Top of Dataset records
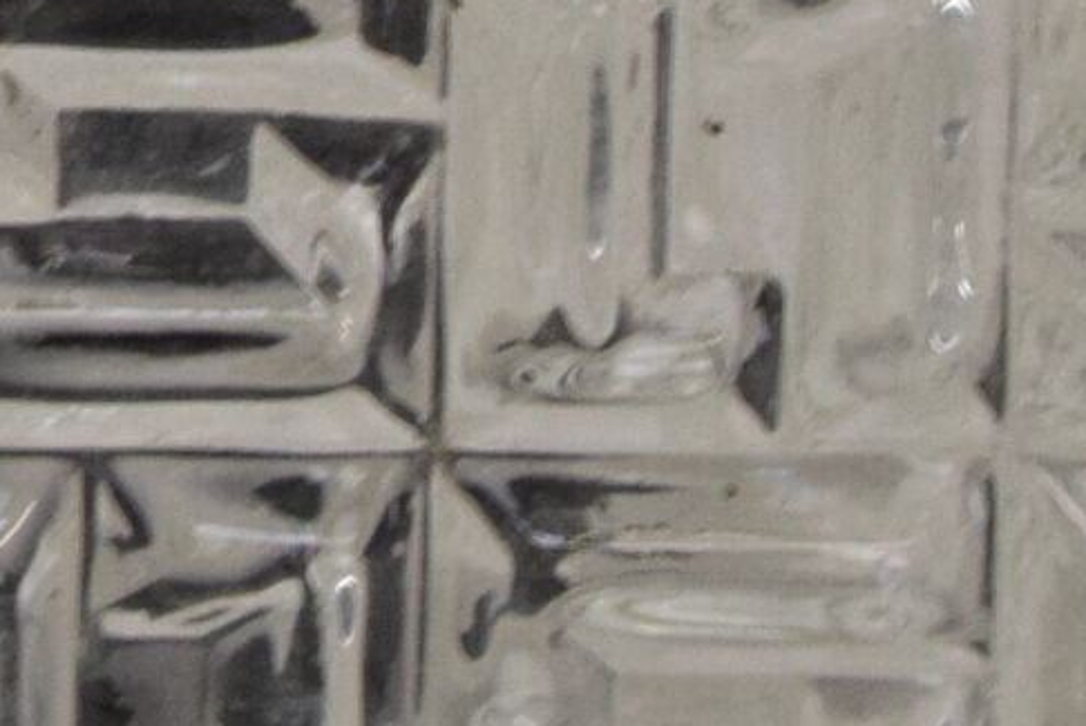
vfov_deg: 4.9
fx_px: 8363
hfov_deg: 7.3
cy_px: -572
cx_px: -666
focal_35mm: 277
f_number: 18
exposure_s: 1/100
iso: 1600
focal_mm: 30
Bottom of Dataset records
Return the data above in its exact wording, with none of the pictures.

vfov_deg: 4.9
fx_px: 8363
hfov_deg: 7.3
cy_px: -572
cx_px: -666
focal_35mm: 277
f_number: 18
exposure_s: 1/100
iso: 1600
focal_mm: 30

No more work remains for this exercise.